[Information provided]

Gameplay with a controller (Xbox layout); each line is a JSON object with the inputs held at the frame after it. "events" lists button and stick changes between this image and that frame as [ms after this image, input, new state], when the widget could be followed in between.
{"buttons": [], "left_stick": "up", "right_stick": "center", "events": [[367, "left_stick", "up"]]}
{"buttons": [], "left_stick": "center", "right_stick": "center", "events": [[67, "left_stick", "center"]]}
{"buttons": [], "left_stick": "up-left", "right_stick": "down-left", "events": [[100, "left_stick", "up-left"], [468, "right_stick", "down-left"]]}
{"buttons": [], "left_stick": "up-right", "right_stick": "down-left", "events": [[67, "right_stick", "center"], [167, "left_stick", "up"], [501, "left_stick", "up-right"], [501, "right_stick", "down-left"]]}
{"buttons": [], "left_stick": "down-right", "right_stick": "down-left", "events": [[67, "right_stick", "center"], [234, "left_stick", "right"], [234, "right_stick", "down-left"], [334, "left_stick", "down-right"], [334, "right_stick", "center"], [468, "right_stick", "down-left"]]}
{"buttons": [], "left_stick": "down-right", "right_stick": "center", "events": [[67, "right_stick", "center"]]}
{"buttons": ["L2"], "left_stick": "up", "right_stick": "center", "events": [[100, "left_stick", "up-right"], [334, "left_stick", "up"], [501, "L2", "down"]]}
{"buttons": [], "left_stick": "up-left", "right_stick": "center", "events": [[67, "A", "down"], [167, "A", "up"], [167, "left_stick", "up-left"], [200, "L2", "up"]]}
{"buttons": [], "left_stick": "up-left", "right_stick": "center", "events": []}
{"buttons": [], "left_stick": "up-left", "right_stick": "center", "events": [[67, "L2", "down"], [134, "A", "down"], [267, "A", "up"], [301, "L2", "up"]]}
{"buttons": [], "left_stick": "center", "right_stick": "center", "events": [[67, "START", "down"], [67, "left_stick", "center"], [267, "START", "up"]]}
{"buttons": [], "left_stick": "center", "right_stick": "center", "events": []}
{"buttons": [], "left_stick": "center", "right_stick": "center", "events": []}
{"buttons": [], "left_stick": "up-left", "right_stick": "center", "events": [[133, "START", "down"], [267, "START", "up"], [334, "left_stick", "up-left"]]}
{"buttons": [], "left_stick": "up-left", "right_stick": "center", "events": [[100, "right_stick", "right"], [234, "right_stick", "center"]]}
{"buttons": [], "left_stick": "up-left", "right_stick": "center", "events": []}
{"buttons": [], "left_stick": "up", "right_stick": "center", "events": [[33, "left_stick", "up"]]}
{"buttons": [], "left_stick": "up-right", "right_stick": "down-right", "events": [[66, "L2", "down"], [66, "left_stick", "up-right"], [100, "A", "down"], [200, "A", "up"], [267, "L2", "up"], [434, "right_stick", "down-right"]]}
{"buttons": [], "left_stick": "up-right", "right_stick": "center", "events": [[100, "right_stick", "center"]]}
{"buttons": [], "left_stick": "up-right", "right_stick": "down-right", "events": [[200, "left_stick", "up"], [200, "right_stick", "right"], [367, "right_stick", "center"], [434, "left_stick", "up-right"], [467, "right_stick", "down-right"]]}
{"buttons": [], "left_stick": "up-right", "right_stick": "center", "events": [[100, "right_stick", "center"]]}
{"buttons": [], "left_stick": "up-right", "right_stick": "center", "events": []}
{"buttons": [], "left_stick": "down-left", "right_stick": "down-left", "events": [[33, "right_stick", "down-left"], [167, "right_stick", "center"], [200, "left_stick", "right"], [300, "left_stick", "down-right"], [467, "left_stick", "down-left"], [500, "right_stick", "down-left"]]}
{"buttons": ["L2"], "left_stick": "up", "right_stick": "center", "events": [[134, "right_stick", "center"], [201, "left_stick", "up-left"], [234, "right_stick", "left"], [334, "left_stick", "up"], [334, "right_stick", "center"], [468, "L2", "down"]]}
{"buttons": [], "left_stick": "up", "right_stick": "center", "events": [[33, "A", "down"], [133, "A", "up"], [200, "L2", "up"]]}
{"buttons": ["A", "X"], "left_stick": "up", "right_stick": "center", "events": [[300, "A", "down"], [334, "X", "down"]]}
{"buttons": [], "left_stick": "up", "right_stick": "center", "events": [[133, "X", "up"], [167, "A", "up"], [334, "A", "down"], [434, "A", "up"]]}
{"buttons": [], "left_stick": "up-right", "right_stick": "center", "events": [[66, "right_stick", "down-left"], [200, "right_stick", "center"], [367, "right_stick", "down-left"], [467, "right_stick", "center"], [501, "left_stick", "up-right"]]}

[/Information provided]

Give back each line of the material above exactly as it appears.

Gameplay with a controller (Xbox layout); each line is a JSON object with the inputs held at the frame after it. "events" lists button and stick changes between this image and that frame as [ms after this image, input, new state], when the widget could be followed in between.
{"buttons": [], "left_stick": "up", "right_stick": "center", "events": [[367, "left_stick", "up"]]}
{"buttons": [], "left_stick": "center", "right_stick": "center", "events": [[67, "left_stick", "center"]]}
{"buttons": [], "left_stick": "up-left", "right_stick": "down-left", "events": [[100, "left_stick", "up-left"], [468, "right_stick", "down-left"]]}
{"buttons": [], "left_stick": "up-right", "right_stick": "down-left", "events": [[67, "right_stick", "center"], [167, "left_stick", "up"], [501, "left_stick", "up-right"], [501, "right_stick", "down-left"]]}
{"buttons": [], "left_stick": "down-right", "right_stick": "down-left", "events": [[67, "right_stick", "center"], [234, "left_stick", "right"], [234, "right_stick", "down-left"], [334, "left_stick", "down-right"], [334, "right_stick", "center"], [468, "right_stick", "down-left"]]}
{"buttons": [], "left_stick": "down-right", "right_stick": "center", "events": [[67, "right_stick", "center"]]}
{"buttons": ["L2"], "left_stick": "up", "right_stick": "center", "events": [[100, "left_stick", "up-right"], [334, "left_stick", "up"], [501, "L2", "down"]]}
{"buttons": [], "left_stick": "up-left", "right_stick": "center", "events": [[67, "A", "down"], [167, "A", "up"], [167, "left_stick", "up-left"], [200, "L2", "up"]]}
{"buttons": [], "left_stick": "up-left", "right_stick": "center", "events": []}
{"buttons": [], "left_stick": "up-left", "right_stick": "center", "events": [[67, "L2", "down"], [134, "A", "down"], [267, "A", "up"], [301, "L2", "up"]]}
{"buttons": [], "left_stick": "center", "right_stick": "center", "events": [[67, "START", "down"], [67, "left_stick", "center"], [267, "START", "up"]]}
{"buttons": [], "left_stick": "center", "right_stick": "center", "events": []}
{"buttons": [], "left_stick": "center", "right_stick": "center", "events": []}
{"buttons": [], "left_stick": "up-left", "right_stick": "center", "events": [[133, "START", "down"], [267, "START", "up"], [334, "left_stick", "up-left"]]}
{"buttons": [], "left_stick": "up-left", "right_stick": "center", "events": [[100, "right_stick", "right"], [234, "right_stick", "center"]]}
{"buttons": [], "left_stick": "up-left", "right_stick": "center", "events": []}
{"buttons": [], "left_stick": "up", "right_stick": "center", "events": [[33, "left_stick", "up"]]}
{"buttons": [], "left_stick": "up-right", "right_stick": "down-right", "events": [[66, "L2", "down"], [66, "left_stick", "up-right"], [100, "A", "down"], [200, "A", "up"], [267, "L2", "up"], [434, "right_stick", "down-right"]]}
{"buttons": [], "left_stick": "up-right", "right_stick": "center", "events": [[100, "right_stick", "center"]]}
{"buttons": [], "left_stick": "up-right", "right_stick": "down-right", "events": [[200, "left_stick", "up"], [200, "right_stick", "right"], [367, "right_stick", "center"], [434, "left_stick", "up-right"], [467, "right_stick", "down-right"]]}
{"buttons": [], "left_stick": "up-right", "right_stick": "center", "events": [[100, "right_stick", "center"]]}
{"buttons": [], "left_stick": "up-right", "right_stick": "center", "events": []}
{"buttons": [], "left_stick": "down-left", "right_stick": "down-left", "events": [[33, "right_stick", "down-left"], [167, "right_stick", "center"], [200, "left_stick", "right"], [300, "left_stick", "down-right"], [467, "left_stick", "down-left"], [500, "right_stick", "down-left"]]}
{"buttons": ["L2"], "left_stick": "up", "right_stick": "center", "events": [[134, "right_stick", "center"], [201, "left_stick", "up-left"], [234, "right_stick", "left"], [334, "left_stick", "up"], [334, "right_stick", "center"], [468, "L2", "down"]]}
{"buttons": [], "left_stick": "up", "right_stick": "center", "events": [[33, "A", "down"], [133, "A", "up"], [200, "L2", "up"]]}
{"buttons": ["A", "X"], "left_stick": "up", "right_stick": "center", "events": [[300, "A", "down"], [334, "X", "down"]]}
{"buttons": [], "left_stick": "up", "right_stick": "center", "events": [[133, "X", "up"], [167, "A", "up"], [334, "A", "down"], [434, "A", "up"]]}
{"buttons": [], "left_stick": "up-right", "right_stick": "center", "events": [[66, "right_stick", "down-left"], [200, "right_stick", "center"], [367, "right_stick", "down-left"], [467, "right_stick", "center"], [501, "left_stick", "up-right"]]}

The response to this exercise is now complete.